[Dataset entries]

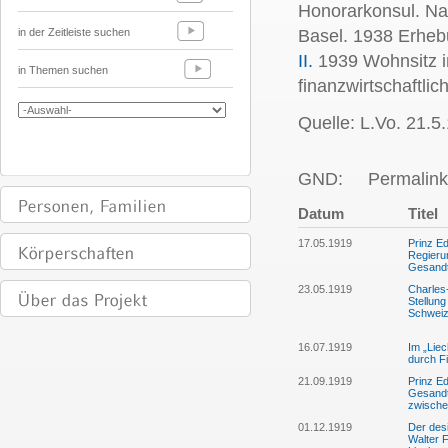
Honorarkonsul. Na
in der Zeitleiste suchen
Basel. 1938 Erheb
II.
1939 Wohnsitz i
in Themen suchen
finanzwirtschaftli
Quelle: L.Vo. 21.5
GND:
Permalink
Datum
Titel
17.05.1919
Prinz Ed
Regieru
Gesandt
23.05.1919
Charles
Stellun
Schwei
16.07.1919
Im „Liec
durch F
21.09.1919
Prinz Ed
Gesandte
zwische
01.12.1919
Der desi
Walter F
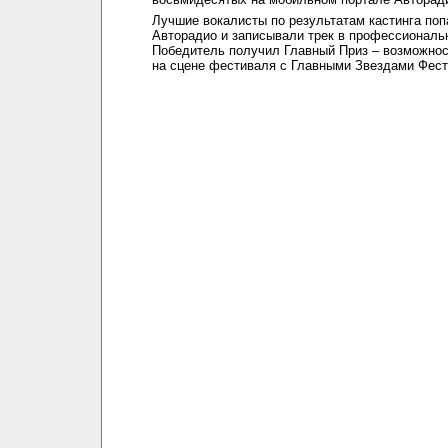
Лучшие вокалисты по результатам кастинга поп
Авторадио и записывали трек в профессиональ
Победитель получил Главный Приз – возможнос
на сцене фестиваля с Главными Звездами Фест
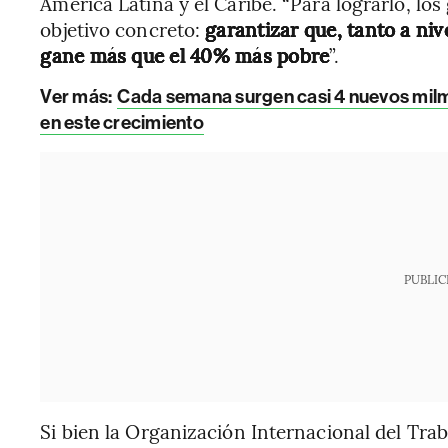
América Latina y el Caribe. “Para lograrlo, 
objetivo concreto:
garantizar que, tanto a ni
gane más que el 40% más pobre
”.
Ver más:
Cada semana surgen casi 4 nuevos milmi
en este crecimiento
PUBLIC
Si bien la Organización Internacional del Traba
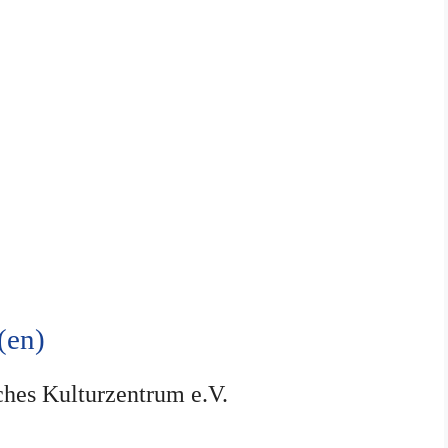
(en)
ches Kulturzentrum e.V.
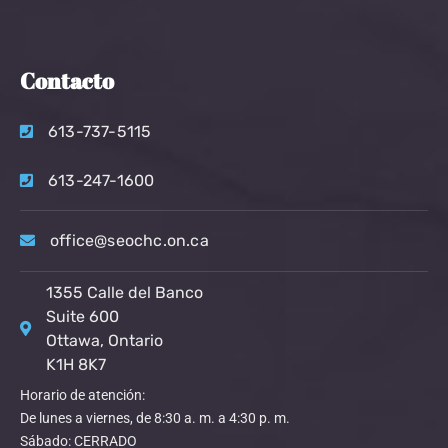
Contacto
613-737-5115
613-247-1600
office@seochc.on.ca
1355 Calle del Banco
Suite 600
Ottawa, Ontario
K1H 8K7
Horario de atención:
De lunes a viernes, de 8:30 a. m. a 4:30 p. m.
Sábado: CERRADO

Task statement:
Retype the text of each entry above character for character, leaving out the pictures.

Reply:
Honorarkonsul. Na
in der Zeitleiste suchen
Basel. 1938 Erheb
II.
1939 Wohnsitz i
in Themen suchen
finanzwirtschaftli
Quelle: L.Vo. 21.5
GND:
Permalink
Datum
Titel
17.05.1919
Prinz Ed
Regieru
Gesandt
23.05.1919
Charles
Stellun
Schwei
16.07.1919
Im „Liec
durch F
21.09.1919
Prinz Ed
Gesandte
zwische
01.12.1919
Der desi
Walter F
Лучшие вокалисты по результатам кастинга поп
Авторадио и записывали трек в профессиональ
Победитель получил Главный Приз – возможнос
на сцене фестиваля с Главными Звездами Фест
América Latina y el Caribe. “Para lograrlo, 
objetivo concreto:
garantizar que, tanto a ni
gane más que el 40% más pobre
”.
Ver más:
Cada semana surgen casi 4 nuevos milmi
en este crecimiento
PUBLIC
Si bien la Organización Internacional del Traba
(en)
ches Kulturzentrum e.V.
Contacto
613-737-5115
613-247-1600
office@seochc.on.ca
1355 Calle del Banco
Suite 600
Ottawa, Ontario
K1H 8K7
Horario de atención:
De lunes a viernes, de 8:30 a. m. a 4:30 p. m.
Sábado: CERRADO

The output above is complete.